Слушая Йованку, Барышня вспоминала молодого человека, которого она видела первый и единственный раз зимним вечером у Хаджи-Васичей, и дядюшку Владо. И в ее воспоминаниях Раткович был где-то далеко, гораздо дальше своего покойного двойника. Но однажды в мае Йованка, придя к ней, стала жаловаться на трудности и препятствия, которые создают Ратковичу бесчестные конкуренты и тупоголовые чиновники.
– С ног сбилась, пока проплясала по всем канцеляриям министерства финансов. Это надо видеть, ты не представляешь себе, что это за конюшни!
– Я знаю, – тихо отозвалась Барышня.
– Нет, не знаешь. Не можешь знать. Это сумасшедший дом, а не государство. Я им так прямо в глаза и сказала. А бедняга Ратко слишком мягкий и добрый, душа человек, вот они и водят его за нос сколько хотят. Требуют от него специальных пошлин, гарантий, свидетельств, хотя ни у кого другого не требуют.
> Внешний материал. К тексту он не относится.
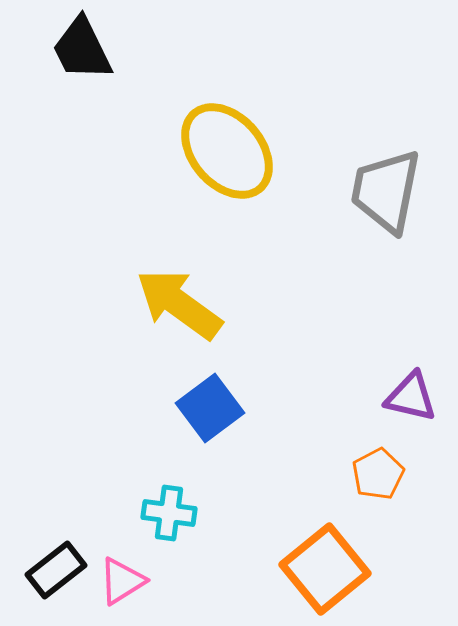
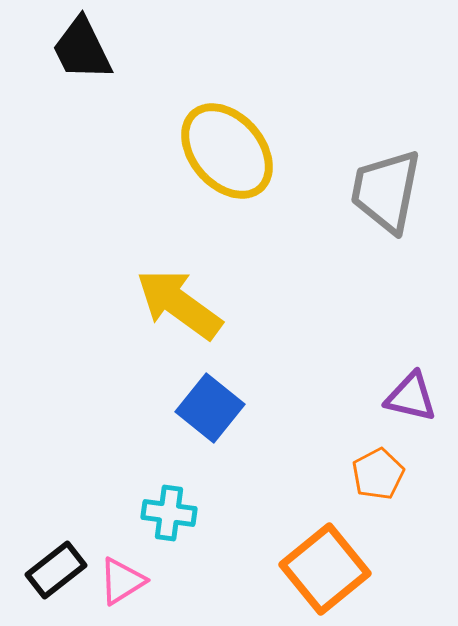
blue square: rotated 14 degrees counterclockwise
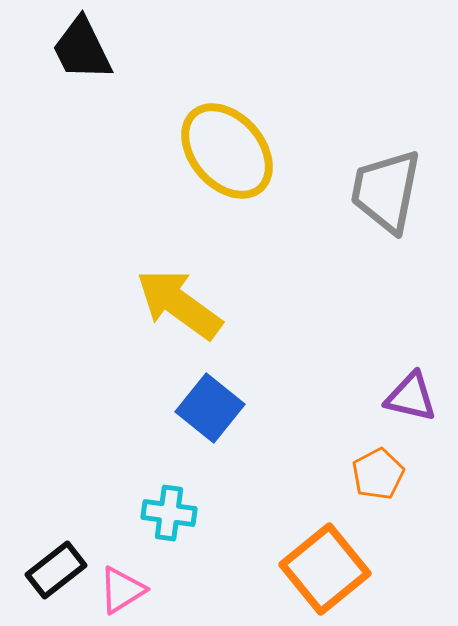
pink triangle: moved 9 px down
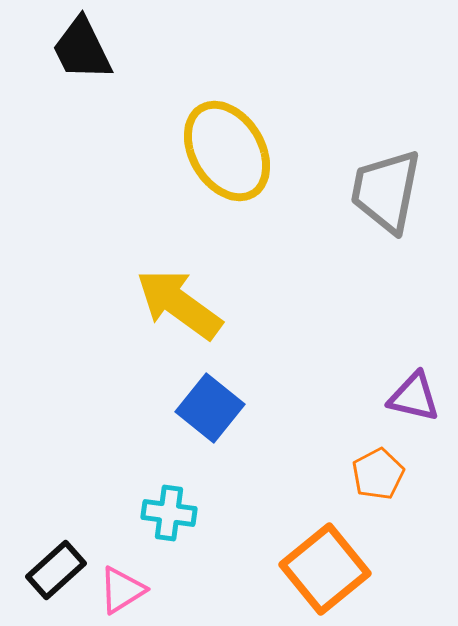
yellow ellipse: rotated 10 degrees clockwise
purple triangle: moved 3 px right
black rectangle: rotated 4 degrees counterclockwise
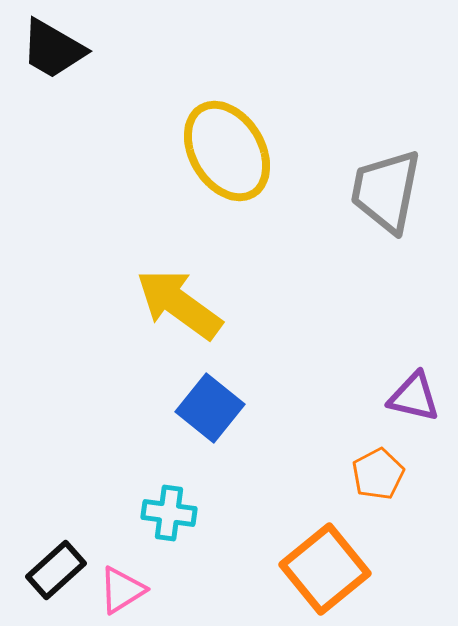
black trapezoid: moved 29 px left; rotated 34 degrees counterclockwise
А он мнется, вместо того чтобы хватить кого-нибудь по голове – вот тебе и будет гарантия. Да, но я хотела с тобой поговорить. Мы должны помочь бедняге. Сейчас все дело упирается в уплату какой-то пошлины. Я ему уже как-то давала, а сейчас опять нужно. Я подумала, что и ты тоже дашь. Ведь это верное дело. Только бы помочь ему стать на ноги, а дальше он сам со всем справится. И разумеется, все вернет. Ты еще не знаешь, какой это человек! Какой ум, какая душа, какое сердце! Он далеко пойдет. Надо лишь сейчас его поддержать.
Едва только Барышня услышала, что речь идет о том, чтобы кому-то что-то дать, как дым улетучились и мысль о Ратковиче, и воспоминания о дядюшке Владо, и раздражение, вызванное шумным потоком слов; она выпрямилась и подобралась, вся – недоверие и готовность к обороне. Вытянув шею, опустив глаза, она начала тихо защищаться со страдальческим выражением лица:
– Честное слово, Йованка, нет у меня денег. Динара нет лишнего. Налог еще не уплатила ни здесь, ни в Сараеве.
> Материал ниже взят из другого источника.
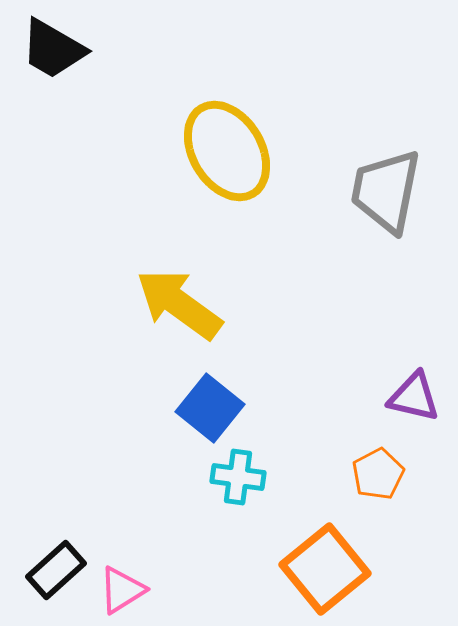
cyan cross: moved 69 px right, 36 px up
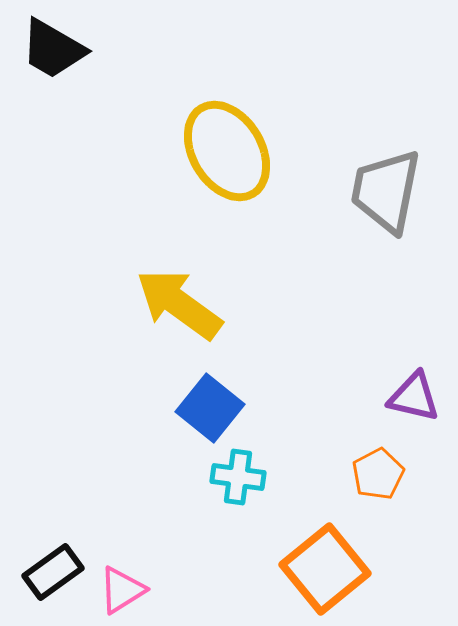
black rectangle: moved 3 px left, 2 px down; rotated 6 degrees clockwise
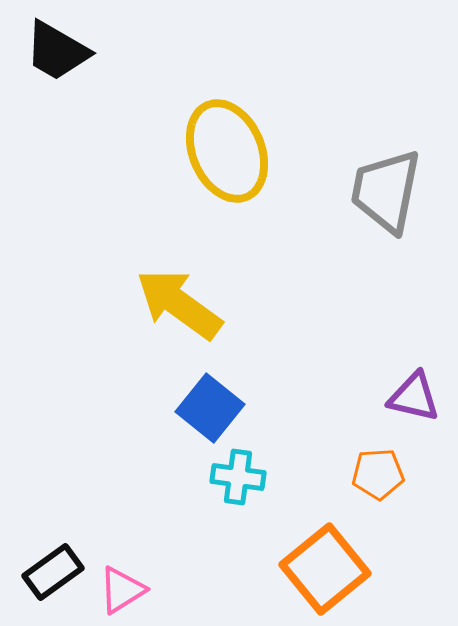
black trapezoid: moved 4 px right, 2 px down
yellow ellipse: rotated 8 degrees clockwise
orange pentagon: rotated 24 degrees clockwise
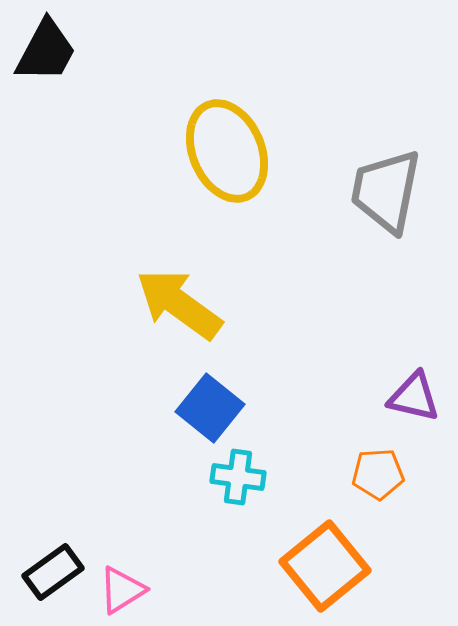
black trapezoid: moved 11 px left; rotated 92 degrees counterclockwise
orange square: moved 3 px up
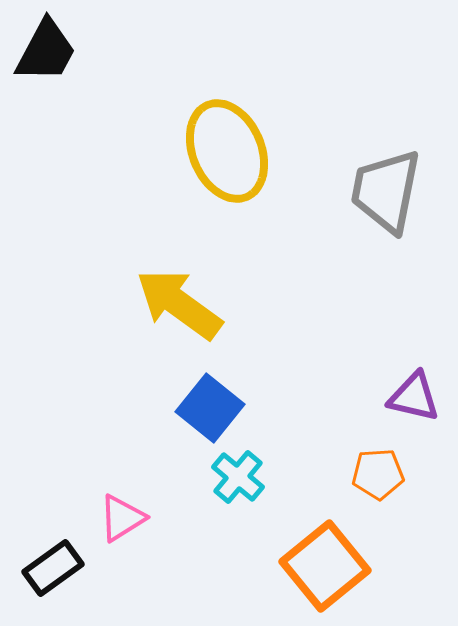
cyan cross: rotated 32 degrees clockwise
black rectangle: moved 4 px up
pink triangle: moved 72 px up
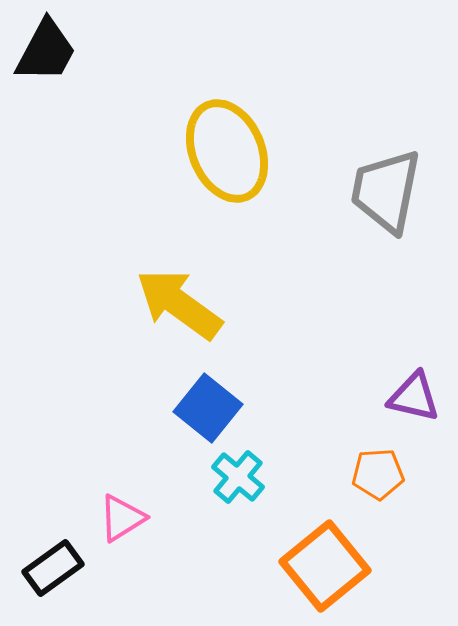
blue square: moved 2 px left
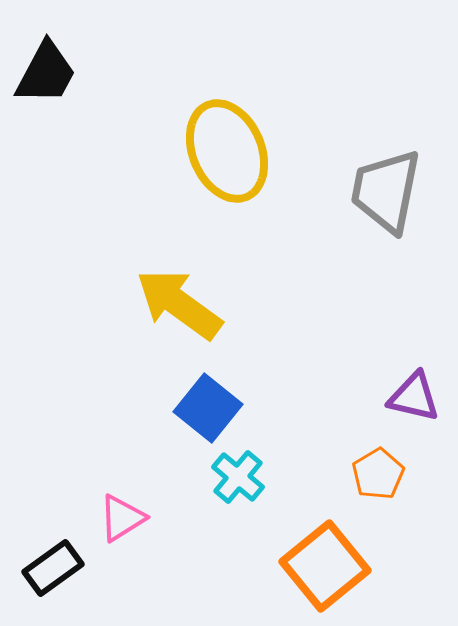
black trapezoid: moved 22 px down
orange pentagon: rotated 27 degrees counterclockwise
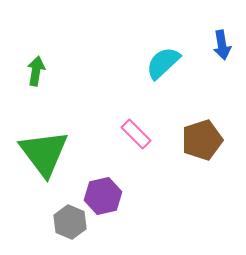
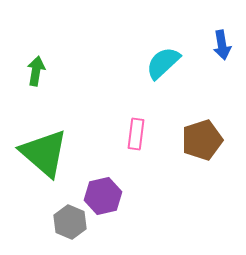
pink rectangle: rotated 52 degrees clockwise
green triangle: rotated 12 degrees counterclockwise
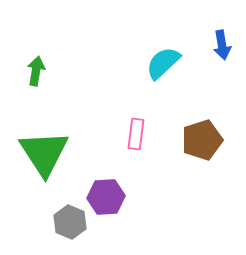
green triangle: rotated 16 degrees clockwise
purple hexagon: moved 3 px right, 1 px down; rotated 9 degrees clockwise
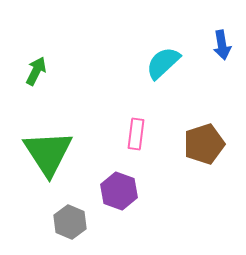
green arrow: rotated 16 degrees clockwise
brown pentagon: moved 2 px right, 4 px down
green triangle: moved 4 px right
purple hexagon: moved 13 px right, 6 px up; rotated 24 degrees clockwise
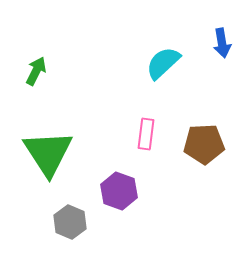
blue arrow: moved 2 px up
pink rectangle: moved 10 px right
brown pentagon: rotated 15 degrees clockwise
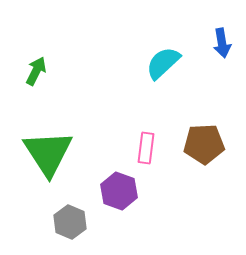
pink rectangle: moved 14 px down
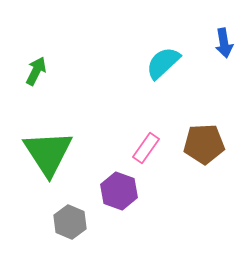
blue arrow: moved 2 px right
pink rectangle: rotated 28 degrees clockwise
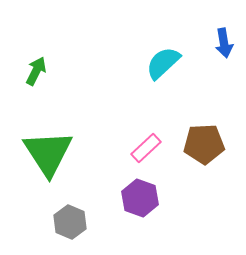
pink rectangle: rotated 12 degrees clockwise
purple hexagon: moved 21 px right, 7 px down
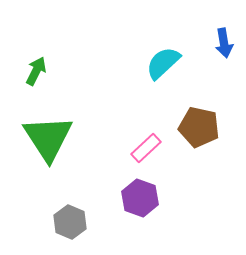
brown pentagon: moved 5 px left, 17 px up; rotated 15 degrees clockwise
green triangle: moved 15 px up
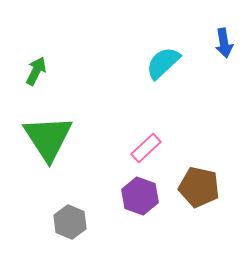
brown pentagon: moved 60 px down
purple hexagon: moved 2 px up
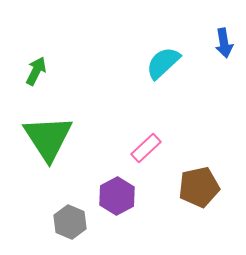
brown pentagon: rotated 24 degrees counterclockwise
purple hexagon: moved 23 px left; rotated 12 degrees clockwise
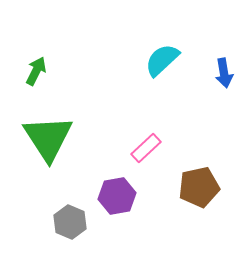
blue arrow: moved 30 px down
cyan semicircle: moved 1 px left, 3 px up
purple hexagon: rotated 18 degrees clockwise
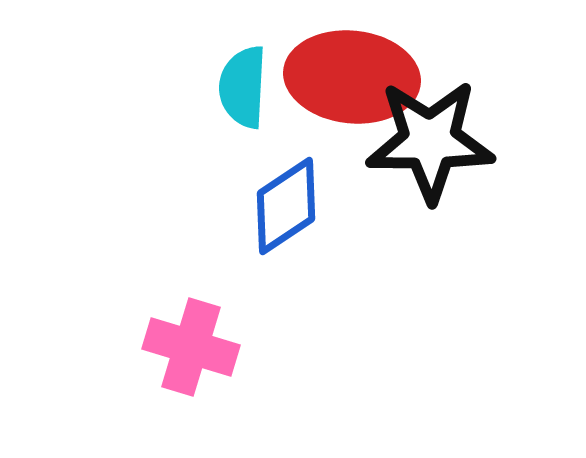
– Ну, ну, перестань, пожалуйста, плакаться. Есть или нет, а человеку надо помочь. Впрочем, я на днях приведу его к тебе, и пусть он сам расскажет тебе о своих планах и нуждах.
Будь перед ней кто другой, Барышня заявила бы, что не нуждается в подобных визитах, и указала бы на дверь. Но с напастью, имя которой Йованка, ни о чем подобном нельзя было и думать, а если и подумаешь, то никогда не осуществишь. Барышне казалось, что в Сараеве, в своем доме или лавке, ей легче было бы дать отпор, да и никто бы не осмелился прийти к ней с таким предложением, но здесь она чувствовала себя связанной и беспомощной.
И однажды Йованка действительно пришла с Раткови-чем. При дневном свете он выглядел еще крупнее и крепче. Все на нем было по-спортивному просто, свободно, красиво и ладно: рубашка, костюм, ботинки. И все вызывало доверие, все выдавало бывалого человека, уравновешенного и непритязательного работягу, который слов на ветер не бросает и знает, чего хочет. А лицо, глаза и улыбка – вылитый дядюшка Вла-до. Это не было миражем одного вечера или игрой сна, – все оказалось на самом деле так. С той лишь разницей, что этот дядюшка Владо был таков, каким Барышня всегда хотела его видеть и каким настоящий никогда не мог стать: выдержанный, деловитый, предусмотрительный и расчетливый, о деньгах говорящий мало, с опаской и чуть ли не с набожностью, которая не могла ее не поразить и не тронуть. В отличие от других молодых людей, бывавших в доме Хаджи-Васичей, он говорил только о своем деле, да и о нем лишь самое необходимое. Говорил, как человек, еще не знающий меры своих сил и полный надежд, но в то же время сдержанно, скромно и ненавязчиво, словно отчитываясь перед самим собой. Барышня слушала его спокойно и внимательно, а подняв глаза, встречала улыбку дядюшки Владо, легкую, безмятежную и щедрую. Она опускала взгляд, слушала дальше и на своих руках, сложенных на коленях, видела его улыбку.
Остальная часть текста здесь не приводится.